Pendant longtemps, cette religion était autour de moi et je ne la voyais pas. J'avais des amis musulmans et je ne savais pas qu'ils étaient musulmans. Le principe d'égalité de l'universalité, non seulement était le seul, mais portait en lui le fait qu'il soit impossible qu'il y en eut un autre.

Une écriture possible de l'universalisme musulman se trouve dans les droits de l'Homme et de l'Islam, qui sont présentés comme une adaptation des droits de l'Homme à la religion musulmane, assujettissant les Droits de l'Homme antérieurs, (non-musulmans et qui n'avaient jamais pensé être non-musulmans). Ce n'est une adaptation, ce n'est pas l'inscription d'une particularité de la religion musulmane à des droits universaux de l'Homme. C'est tout autre chose et la remarque de Rosanvallon décrit ce qui se passe : http://www.euboco.eu/fr/page3/droits_universel.php

Art 1 : « Tous les être humains constituent une même famille dont les membres sont unis par leur soumission à Dieu... » La femme est l'objet d'articles spécifiques : Art 6 : « La charge d'entretenir la famille et la responsabilité de veiller sur la femme incombent au mari. »
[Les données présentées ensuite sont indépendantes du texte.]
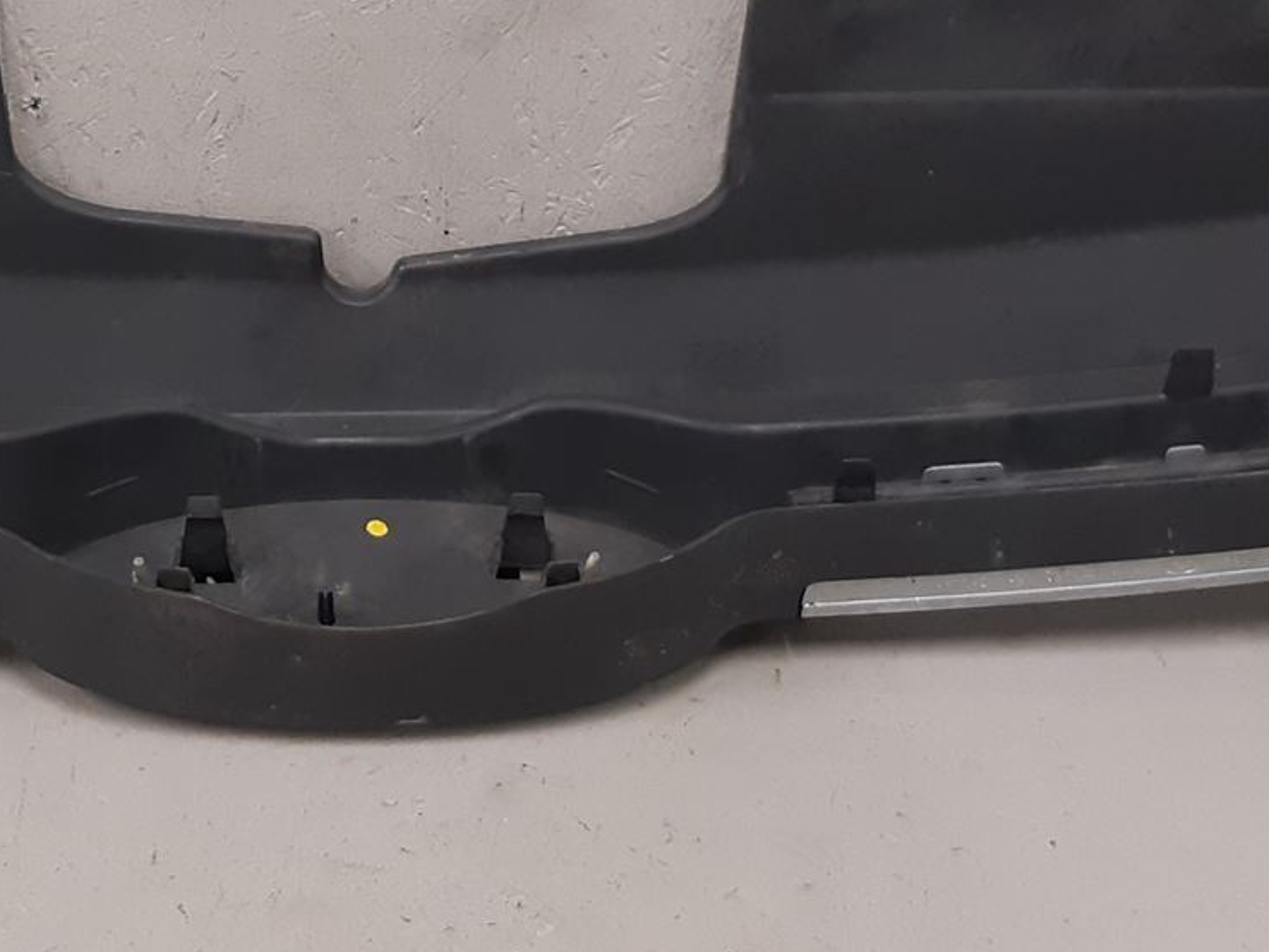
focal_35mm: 72
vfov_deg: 20.3
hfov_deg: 26.7
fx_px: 2639
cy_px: 256
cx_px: 304
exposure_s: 1/50
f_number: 1.7
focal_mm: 3.93
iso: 160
De multiples revendications de séparation des sexes sont apparues dans la société française (hôpital, piscine...), qui n'ont pas d'antécédents pour guider des réponses démocratiques et républicaines. Un choix politique et sociétal a été fait de la répression de certains de ces comportements. Ce choix est admis et très généralement porté par nombre de mes concitoyens. Au niveau global, ce choix comporte la négation de l'incompatibilité entre deux universels : la question de l'augmentation de cette répression se pose sans cesse, (faut-il interdire le voile à l'université ?)...

Beaucoup d'hommes politiques investissent les tueries récentes des djihadistes dans les catégories issues du premier universalisme : la cause serait les inégalités (sociales). Or, il y a toujours eu des inégalités de revenus, de logements, de considération... et ce djihad est bien nouveau. S'il a une racine dans les difficultés sociales et politiques d'un groupe (égalité de tous en droit), il doit bien avoir au moins une racine ailleurs, dans ce deuxième universel de la soumission à Dieu.